對面的男人好不容易咳完了,面色都開始泛紅,「不是……」聖騎士長又咳了一聲,半啞着嗓子說,「剛才不小心被口水嗆到了。」
「……」
好吧。
不管怎麽說,再這樣下去,感冒是不可避免的。
迪倫推了聖騎士長一把,「快回去洗澡,別跟着我了。」
就連迪倫自己都沒有意識到,他的語氣欠缺了尊敬的意味。
「不。」面前的男人回答,帶着濃濃的鼻音。
雨仍在大聲地下着,落到透明的屏障上,彈成一地水花。
迪倫眯起眼睛打量男人,總覺得哪裏不對勁。
聖騎士長閣下的臉蛋未免太紅了。
紅得像一個醉漢。
聯想到之前的酒精,迪倫有所領悟。現在這家夥的神智多半已經不太清醒了。
「你必須回去洗澡,把濕衣服換掉。」迪倫堅持說,「不然你真的會生病。

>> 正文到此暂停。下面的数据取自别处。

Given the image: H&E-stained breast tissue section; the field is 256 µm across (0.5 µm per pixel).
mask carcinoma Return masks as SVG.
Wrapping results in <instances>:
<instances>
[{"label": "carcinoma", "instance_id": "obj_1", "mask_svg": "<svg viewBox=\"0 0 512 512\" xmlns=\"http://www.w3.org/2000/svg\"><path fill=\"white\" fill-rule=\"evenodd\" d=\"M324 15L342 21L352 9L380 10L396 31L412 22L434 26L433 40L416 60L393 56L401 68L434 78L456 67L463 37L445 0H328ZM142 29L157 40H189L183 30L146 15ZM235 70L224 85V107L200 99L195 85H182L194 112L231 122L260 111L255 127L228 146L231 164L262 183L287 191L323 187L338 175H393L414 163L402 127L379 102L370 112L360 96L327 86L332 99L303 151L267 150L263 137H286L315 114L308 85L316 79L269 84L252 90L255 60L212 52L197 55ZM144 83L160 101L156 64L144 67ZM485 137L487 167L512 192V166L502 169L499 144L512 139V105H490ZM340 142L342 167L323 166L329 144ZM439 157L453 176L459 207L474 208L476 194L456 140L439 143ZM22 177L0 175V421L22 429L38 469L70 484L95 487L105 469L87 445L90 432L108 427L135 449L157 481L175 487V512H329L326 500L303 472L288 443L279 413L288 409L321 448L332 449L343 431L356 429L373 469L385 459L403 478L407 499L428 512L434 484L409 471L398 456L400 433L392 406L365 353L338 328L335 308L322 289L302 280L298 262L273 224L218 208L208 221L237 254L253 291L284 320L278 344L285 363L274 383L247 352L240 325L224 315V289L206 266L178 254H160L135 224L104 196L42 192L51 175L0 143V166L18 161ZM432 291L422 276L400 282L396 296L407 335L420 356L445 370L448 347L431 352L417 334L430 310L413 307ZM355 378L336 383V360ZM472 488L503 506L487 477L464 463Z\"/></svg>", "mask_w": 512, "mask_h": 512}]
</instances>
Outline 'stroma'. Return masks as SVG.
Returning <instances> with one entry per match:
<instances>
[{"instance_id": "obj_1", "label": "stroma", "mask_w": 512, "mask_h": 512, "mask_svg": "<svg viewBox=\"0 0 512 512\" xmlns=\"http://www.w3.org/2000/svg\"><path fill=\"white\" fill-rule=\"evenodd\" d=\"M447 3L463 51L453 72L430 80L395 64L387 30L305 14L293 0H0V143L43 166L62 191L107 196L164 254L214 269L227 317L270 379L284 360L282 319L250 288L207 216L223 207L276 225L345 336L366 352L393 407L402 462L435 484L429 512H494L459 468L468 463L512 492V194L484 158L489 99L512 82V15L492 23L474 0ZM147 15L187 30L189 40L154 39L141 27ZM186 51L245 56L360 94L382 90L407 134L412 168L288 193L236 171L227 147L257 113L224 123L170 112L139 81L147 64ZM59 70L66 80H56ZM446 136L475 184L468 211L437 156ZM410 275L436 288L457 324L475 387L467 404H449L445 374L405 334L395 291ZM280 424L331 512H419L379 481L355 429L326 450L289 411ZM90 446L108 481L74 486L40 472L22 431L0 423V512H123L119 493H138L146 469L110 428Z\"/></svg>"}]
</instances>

」
聖騎士長看着他,沒吭聲,只是吸了吸鼻子。
迪倫回視對方,心裏莫名升起一個念頭。
真像只被淋得可憐兮兮的小狗啊……
不過若論體型的話,應該是只大狗。
迪倫暗笑一聲,擡臂挽住了聖騎士長。
「走吧。」
作者有話要說: 20180513發。